Skip to main content

An agent that can be installed inside a firewall or VPN and used to push data to Datateer

Project description

Datateer upload-agent

This is a command-line tool for uploading data into your Datateer data lake.

The upload agent pushes files into an AWS S3 bucket, where the files are picked up for ingestion and further processing

Quick start

Ensure you have python and pip installed, then follow these steps:

  1. Install with pip install datateer-upload-agent
  2. Do one-time agent configuration with datateer config upload-agent
  3. Do one-time feed configuration with datateer config feed
  4. Upload data with datateer upload <feed_key> <path>

Concepts

All data in the data lake has the following metadata:

  • A provider is an organization that is providing data. This could be your organization if you are pushing data from an internal database or application
  • A source is the system or application that is providing data. A provider can provide data from one or more systems
  • A feed is an independent data feed. A source can provide one or more feeds. For example, if the source is a database, each feed could represent a single table or view. If the source is an API, each feed could represent a single entity.
  • A file is a data file like a CSV file. It is a point-in-time extraction of a feed, and it is what you upload using the agent.

# # # # # # #

According to the upload-agent page, where does the agent push files?

- _Material supplied_
# # # # # # #

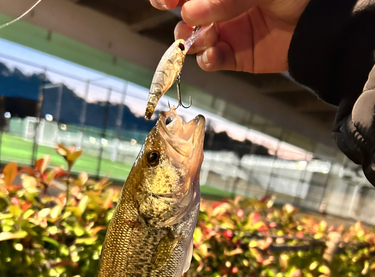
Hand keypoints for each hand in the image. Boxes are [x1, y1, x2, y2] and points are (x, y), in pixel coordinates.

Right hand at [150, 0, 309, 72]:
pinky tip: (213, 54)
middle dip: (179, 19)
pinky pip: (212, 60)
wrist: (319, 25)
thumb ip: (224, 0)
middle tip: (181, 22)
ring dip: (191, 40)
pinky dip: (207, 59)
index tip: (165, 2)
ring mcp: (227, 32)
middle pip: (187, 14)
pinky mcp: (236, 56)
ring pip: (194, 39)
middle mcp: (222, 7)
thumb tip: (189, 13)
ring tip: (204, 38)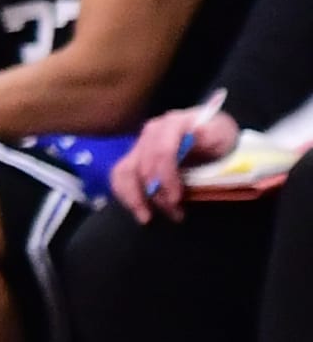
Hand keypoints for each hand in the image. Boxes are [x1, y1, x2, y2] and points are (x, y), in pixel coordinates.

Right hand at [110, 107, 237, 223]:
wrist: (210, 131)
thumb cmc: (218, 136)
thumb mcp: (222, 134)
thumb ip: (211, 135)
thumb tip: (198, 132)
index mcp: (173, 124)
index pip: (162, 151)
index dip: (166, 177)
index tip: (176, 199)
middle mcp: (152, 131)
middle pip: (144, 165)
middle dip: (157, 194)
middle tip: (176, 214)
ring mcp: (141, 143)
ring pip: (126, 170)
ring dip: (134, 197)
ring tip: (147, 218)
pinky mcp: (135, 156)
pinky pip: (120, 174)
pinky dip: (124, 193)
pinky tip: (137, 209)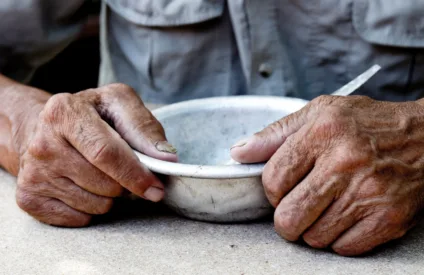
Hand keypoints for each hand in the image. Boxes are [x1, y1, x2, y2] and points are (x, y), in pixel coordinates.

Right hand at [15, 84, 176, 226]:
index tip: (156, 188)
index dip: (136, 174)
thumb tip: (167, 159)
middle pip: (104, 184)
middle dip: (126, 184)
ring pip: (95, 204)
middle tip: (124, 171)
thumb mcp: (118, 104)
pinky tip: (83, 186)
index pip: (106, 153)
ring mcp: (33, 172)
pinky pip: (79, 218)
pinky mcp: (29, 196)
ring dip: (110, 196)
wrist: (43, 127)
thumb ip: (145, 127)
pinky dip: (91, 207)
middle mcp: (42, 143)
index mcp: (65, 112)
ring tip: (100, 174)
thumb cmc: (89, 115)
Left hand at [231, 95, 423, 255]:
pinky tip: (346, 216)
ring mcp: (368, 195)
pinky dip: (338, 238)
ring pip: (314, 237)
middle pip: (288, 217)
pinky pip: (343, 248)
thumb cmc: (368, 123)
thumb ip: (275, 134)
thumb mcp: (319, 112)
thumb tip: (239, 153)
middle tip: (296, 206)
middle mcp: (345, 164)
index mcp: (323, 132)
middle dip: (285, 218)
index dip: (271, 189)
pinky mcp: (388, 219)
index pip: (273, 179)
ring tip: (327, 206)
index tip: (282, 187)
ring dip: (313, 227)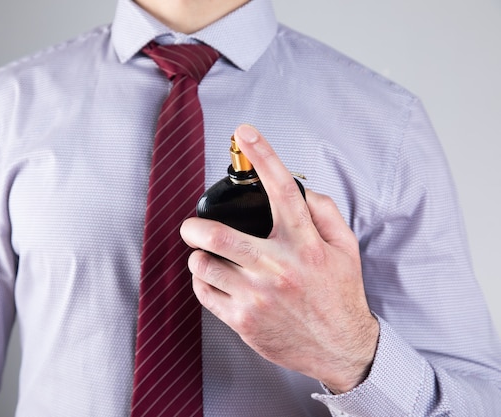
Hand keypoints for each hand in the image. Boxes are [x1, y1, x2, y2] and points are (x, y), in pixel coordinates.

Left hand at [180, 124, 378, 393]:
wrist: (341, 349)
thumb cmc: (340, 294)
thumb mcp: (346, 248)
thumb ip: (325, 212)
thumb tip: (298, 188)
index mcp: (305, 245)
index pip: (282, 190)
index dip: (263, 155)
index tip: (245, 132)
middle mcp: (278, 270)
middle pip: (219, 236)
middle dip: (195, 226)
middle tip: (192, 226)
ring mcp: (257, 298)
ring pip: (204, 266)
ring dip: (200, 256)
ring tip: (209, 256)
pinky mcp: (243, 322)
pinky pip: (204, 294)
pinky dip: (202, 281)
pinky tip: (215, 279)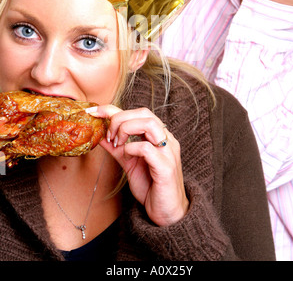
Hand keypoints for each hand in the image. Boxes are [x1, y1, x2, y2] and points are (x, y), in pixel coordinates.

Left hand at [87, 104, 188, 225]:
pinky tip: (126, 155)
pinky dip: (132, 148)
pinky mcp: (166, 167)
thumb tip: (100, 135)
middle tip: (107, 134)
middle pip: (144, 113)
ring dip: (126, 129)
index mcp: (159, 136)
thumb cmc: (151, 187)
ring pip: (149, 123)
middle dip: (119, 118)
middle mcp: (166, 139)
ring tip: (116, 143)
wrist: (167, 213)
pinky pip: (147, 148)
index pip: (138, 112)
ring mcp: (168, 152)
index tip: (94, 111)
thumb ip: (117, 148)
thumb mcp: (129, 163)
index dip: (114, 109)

# # # # # # #

- _Your response_
Into an AWS S3 bucket, where they are picked up for ingestion and further processing.